I am lucky enough to know some incredibly brilliant folks and Lauren is one of them! We met in high school almost twenty years ago and she has continued to be one of the people who inspires me to grow, reevaluate and push boundaries. Lauren Burrows (she/her) has a MA in Social Justice and Community Engagement. She is also a community organizer and activist on the traditional territory of the Neutral, Anishnawbe and Haudenosaunee peoples. And now, Lauren is going to share just a sliver of her knowledge with you! Today, she is going to shed some light on planning an inclusive wedding.
Marriage is a reflection of our social, cultural, and political identities, and can be a manifestation of positive values including love, commitment and family. However, a wedding can leave us engaging in acts that don’t align with our value systems such as reinforcing strict gender roles or enacting environmental harm. We need to think critically about weddings and the impact they have on our relationships and environments.
For many of us, this means to ensure our wedding is…
Inclusive: Everyone feels welcome and safe.
Accessible: Everyone is able to participate fully.
Environmentally Sustainable: Resources used, and waste produced, is kept to a minimum.
If this resonates with you here are some things to consider:
Happily choosing to get married is a privilege. It is a social/political right that many individuals can not exercise or exercise under distress because of their race, sexuality, class, religion etc. If you are happily consenting to marriage, pay attention to these inequities. One way to do this is by intentionally thanking the individuals and communities that have sacrificed for you to celebrate in this capacity.
For some, this means thanking the activists that fought for the rights of women, racialized and LGBTQ+ folks to love and marry freely. For those who live in North America, it means to recognize the traditional territories of the Indigenous communities on which you are hosting your ceremony.
Language is incredibly powerful and in the case of weddings, a lot of the language is gendered, monogamous, and heteronormative. This means it mostly applies to folks who identify within the gender binary (male/female), have only one partner, are straight, and are getting married for the first time. Could you change the language you use to recognize and validate other identities and experiences?
You can use gender-neutral and non-heteronormative words such as partners, person/attendant of honour, chosen family, and wedding party. Or perhaps you can use language that recognizes your capacity to have multiple partners at the same time. Or language that validates that this may not be your first union but is still a very special experience.
There can be no love without justice– Bell Hooks
Your wedding can be an opportunity to engage your loved ones around an injustice that creates a barrier to love in this world. These barriers include things such as sexism, homophobia or racism. This doesn’t mean you have to centralize a difficult issue on your wedding day. However, you could encourage your guests to donate either their time or money towards equity-related activism in an effort to make a positive impact in your honour.

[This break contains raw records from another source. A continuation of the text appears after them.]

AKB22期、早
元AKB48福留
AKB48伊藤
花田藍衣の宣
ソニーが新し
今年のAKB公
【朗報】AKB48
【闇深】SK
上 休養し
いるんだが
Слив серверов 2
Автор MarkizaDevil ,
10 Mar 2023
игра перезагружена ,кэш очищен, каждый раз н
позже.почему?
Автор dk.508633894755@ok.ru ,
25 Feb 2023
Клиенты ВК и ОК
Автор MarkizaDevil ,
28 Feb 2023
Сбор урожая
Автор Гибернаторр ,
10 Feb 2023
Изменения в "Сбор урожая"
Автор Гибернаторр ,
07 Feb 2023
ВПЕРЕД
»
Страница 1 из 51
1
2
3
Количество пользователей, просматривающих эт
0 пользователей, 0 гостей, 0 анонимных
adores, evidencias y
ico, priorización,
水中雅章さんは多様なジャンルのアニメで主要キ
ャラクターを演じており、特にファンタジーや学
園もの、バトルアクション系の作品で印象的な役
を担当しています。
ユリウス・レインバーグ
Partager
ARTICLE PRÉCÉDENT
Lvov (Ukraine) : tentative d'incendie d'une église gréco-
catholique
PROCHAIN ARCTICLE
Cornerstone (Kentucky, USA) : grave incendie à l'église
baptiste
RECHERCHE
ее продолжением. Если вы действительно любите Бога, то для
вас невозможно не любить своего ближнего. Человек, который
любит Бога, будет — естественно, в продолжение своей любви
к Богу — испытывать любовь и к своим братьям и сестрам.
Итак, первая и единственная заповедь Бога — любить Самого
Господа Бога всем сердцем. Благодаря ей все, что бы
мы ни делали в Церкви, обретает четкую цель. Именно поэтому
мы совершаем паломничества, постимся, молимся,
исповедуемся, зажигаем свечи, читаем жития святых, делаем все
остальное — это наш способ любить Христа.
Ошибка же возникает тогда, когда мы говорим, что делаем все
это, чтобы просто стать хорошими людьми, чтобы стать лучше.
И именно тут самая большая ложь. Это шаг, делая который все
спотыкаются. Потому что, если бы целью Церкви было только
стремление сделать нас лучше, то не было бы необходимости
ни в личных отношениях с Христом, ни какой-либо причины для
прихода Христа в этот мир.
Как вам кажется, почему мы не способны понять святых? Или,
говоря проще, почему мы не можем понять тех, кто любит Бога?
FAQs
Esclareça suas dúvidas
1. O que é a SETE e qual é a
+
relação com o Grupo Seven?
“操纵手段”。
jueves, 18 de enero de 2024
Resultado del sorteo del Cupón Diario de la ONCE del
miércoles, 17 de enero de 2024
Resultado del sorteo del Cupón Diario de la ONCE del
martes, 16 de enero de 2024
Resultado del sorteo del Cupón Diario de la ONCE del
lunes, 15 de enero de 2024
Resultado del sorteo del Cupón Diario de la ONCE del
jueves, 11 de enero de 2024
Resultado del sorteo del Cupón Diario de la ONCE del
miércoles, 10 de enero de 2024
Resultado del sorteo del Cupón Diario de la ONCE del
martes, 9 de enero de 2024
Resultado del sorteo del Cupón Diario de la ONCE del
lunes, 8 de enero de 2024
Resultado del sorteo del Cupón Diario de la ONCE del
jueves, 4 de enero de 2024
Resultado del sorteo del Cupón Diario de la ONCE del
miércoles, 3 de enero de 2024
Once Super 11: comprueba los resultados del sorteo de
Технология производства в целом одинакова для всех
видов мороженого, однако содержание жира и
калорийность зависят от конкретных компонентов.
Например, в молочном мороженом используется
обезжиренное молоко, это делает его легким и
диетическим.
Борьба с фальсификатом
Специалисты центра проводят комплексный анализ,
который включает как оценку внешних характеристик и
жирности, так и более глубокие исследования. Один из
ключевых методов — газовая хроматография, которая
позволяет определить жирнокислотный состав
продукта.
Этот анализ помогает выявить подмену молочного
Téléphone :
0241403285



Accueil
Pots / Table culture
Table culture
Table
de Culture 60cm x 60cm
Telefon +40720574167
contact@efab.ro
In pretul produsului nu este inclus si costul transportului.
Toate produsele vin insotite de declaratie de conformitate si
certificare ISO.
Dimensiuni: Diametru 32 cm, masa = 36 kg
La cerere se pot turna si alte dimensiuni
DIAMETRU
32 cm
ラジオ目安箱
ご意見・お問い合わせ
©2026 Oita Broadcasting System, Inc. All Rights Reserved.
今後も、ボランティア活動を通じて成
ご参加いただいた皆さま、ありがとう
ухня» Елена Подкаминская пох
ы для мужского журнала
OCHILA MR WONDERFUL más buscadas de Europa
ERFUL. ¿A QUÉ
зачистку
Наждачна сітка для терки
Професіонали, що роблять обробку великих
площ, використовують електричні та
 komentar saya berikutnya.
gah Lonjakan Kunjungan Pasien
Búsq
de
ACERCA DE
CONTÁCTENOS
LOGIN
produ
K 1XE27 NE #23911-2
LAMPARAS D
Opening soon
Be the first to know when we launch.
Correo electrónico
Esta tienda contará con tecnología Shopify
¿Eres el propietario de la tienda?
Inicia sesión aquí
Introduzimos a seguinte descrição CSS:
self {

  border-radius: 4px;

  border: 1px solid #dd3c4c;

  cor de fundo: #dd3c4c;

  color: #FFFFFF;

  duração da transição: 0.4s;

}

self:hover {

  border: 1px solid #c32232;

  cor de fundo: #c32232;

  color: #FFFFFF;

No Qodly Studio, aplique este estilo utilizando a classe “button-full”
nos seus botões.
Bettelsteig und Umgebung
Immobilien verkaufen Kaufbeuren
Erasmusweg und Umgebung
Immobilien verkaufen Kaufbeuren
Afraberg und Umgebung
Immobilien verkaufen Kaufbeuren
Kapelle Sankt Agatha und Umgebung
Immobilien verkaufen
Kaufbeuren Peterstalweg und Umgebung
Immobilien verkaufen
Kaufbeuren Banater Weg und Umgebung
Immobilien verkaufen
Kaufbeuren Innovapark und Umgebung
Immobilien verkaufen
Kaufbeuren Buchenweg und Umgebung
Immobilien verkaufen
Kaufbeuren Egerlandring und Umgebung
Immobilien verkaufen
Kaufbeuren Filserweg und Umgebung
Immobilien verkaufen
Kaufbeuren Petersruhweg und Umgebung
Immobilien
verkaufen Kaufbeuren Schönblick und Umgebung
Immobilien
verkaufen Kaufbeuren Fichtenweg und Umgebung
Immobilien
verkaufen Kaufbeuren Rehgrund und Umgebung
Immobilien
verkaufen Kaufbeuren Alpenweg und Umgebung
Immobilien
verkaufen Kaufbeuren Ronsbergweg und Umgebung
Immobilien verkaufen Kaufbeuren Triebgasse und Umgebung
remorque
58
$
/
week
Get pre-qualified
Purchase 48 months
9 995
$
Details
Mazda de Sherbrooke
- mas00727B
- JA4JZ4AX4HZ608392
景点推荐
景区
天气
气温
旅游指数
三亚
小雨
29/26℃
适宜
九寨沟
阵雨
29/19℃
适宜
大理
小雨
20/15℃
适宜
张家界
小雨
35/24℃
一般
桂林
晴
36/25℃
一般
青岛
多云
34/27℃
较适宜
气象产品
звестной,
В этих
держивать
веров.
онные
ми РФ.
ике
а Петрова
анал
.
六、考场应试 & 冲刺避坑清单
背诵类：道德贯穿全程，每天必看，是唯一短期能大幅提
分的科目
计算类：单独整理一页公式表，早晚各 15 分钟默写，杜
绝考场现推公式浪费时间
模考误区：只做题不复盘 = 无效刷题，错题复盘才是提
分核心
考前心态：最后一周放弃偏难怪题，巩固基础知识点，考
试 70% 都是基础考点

Environmental degradation directly impacts human and animal wellbeing, and the use of unethically sourced items can contribute to issues such as environmental racism, and species extinction. Therefore, it is important to minimize your consumption of resources, energy, labour, and packaging.
Ways to minimize your footprint can include:
This seems unromantic but marriage is more than romance. Ideas about romance often fail us as they can support unrealistic expectations of our partners, and create inequities in the relationship. Speak directly to the ways your relationship validates your identity and empowers you to be a more compassionate, accountable, and intentional person.
Here are just a few things to think about to ensure your event is accessible.
Venue: Is the venue/isles/seating/washrooms physically accessible? Are there gender-neutral washrooms? Are there are a variety of transportation options to the venues?
Food Sharing: Do you have options that support different dietary needs? Is there access to water at all times? Do you have options for sober folks?
Information Sharing: Have you accounted for language barriers, visual or hearing impairments so a guest doesn’t spend the event in isolation?
Finances: Does your wedding require large financial contributions or monetary gifts? If so, have you disclosed this or provided other options like doing a task for you instead of purchasing a gift?
Traditions: Do certain traditional practices make sense for you? For example, it is often customary for there to be a series of first dances; are these arranged in a way that honour your family make up/family status?
Planning a wedding can be a stressful experience so choose practical and impactful forms of self-care and community care.
Set boundaries. Discuss your priorities including how much time, energy, and finances will go into this process for you, your partner(s), your family, and your wedding party. Stick to these boundaries and ask consent to make any changes. Remember that the wedding industry provides many options, so pick the ones that feel right for you and respect the capacity of those around you.
Express your needs. Proactively set up a support network and troubleshoot potential issues that may come up for you around your physical, mental, emotional or financial health. For example, if you know you have issues handling details hire a wedding planner who can provide you with options and negotiate around your needs.
Remember that being accountable to others, and intentional in your actions, makes for a more intimate and loving space on your wedding day.
Lo, Equity Educator and Dearest Friend of Confetti and Co.